(Extracted page text data)
= = = = =
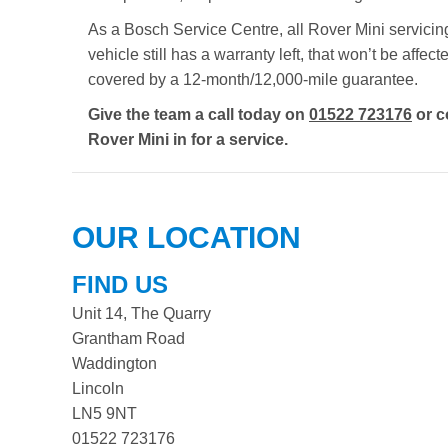
As a Bosch Service Centre, all Rover Mini servicing
vehicle still has a warranty left, that won’t be aff
covered by a 12-month/12,000-mile guarantee.
Give the team a call today on
01522 723176
or c
Rover Mini in for a service.
OUR LOCATION
FIND US
Unit 14, The Quarry
Grantham Road
Waddington
Lincoln
LN5 9NT
01522 723176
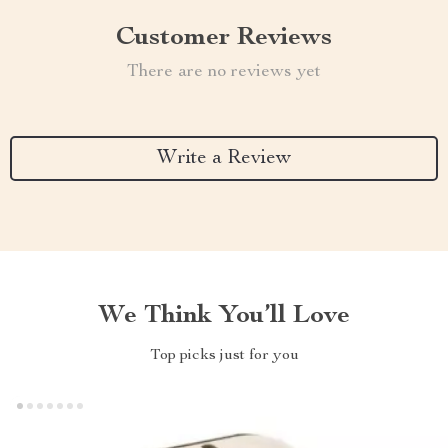
Customer Reviews
There are no reviews yet
Write a Review
We Think You’ll Love
Top picks just for you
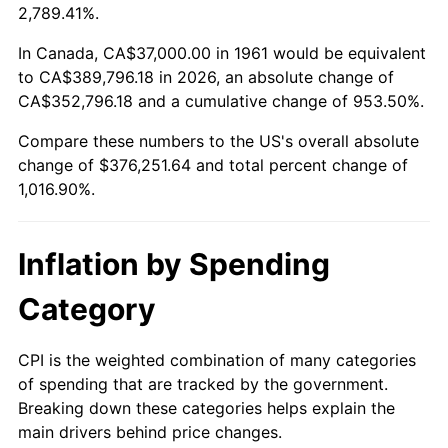
2014
$292,950.90
1.62%
2,789.41%.
2015
$293,298.63
0.12%
In Canada, CA$37,000.00 in 1961 would be equivalent
to CA$389,796.18 in 2026, an absolute change of
2016
$296,998.63
1.26%
CA$352,796.18 and a cumulative change of 953.50%.
Compare these numbers to the US's overall absolute
2017
$303,325.75
2.13%
change of $376,251.64 and total percent change of
2018
$310,886.62
2.49%
1,016.90%.
2019
$316,365.47
1.76%
Inflation by Spending
2020
$320,268.62
1.23%
Category
2021
$335,314.25
4.70%
CPI is the weighted combination of many categories
2022
$362,149.36
8.00%
of spending that are tracked by the government.
Breaking down these categories helps explain the
2023
$377,056.19
4.12%
main drivers behind price changes.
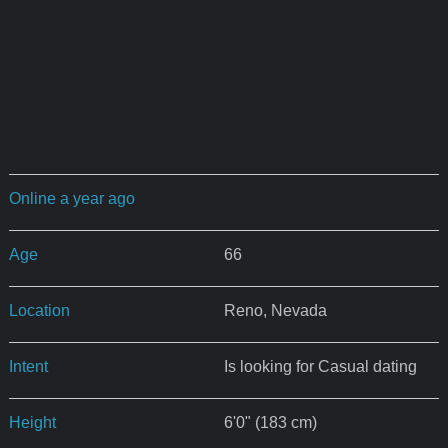
Online a year ago
Age
66
Location
Reno, Nevada
Intent
Is looking for Casual dating
Height
6'0" (183 cm)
= = = = =
> [TASK REQUIREMENTS]
Once you find the line containing "Reno, Nevada", copy it and every line after it through the end of the records, exactly and nothing else.

> [RESULT]
Reno, Nevada
Intent
Is looking for Casual dating
Height
6'0" (183 cm)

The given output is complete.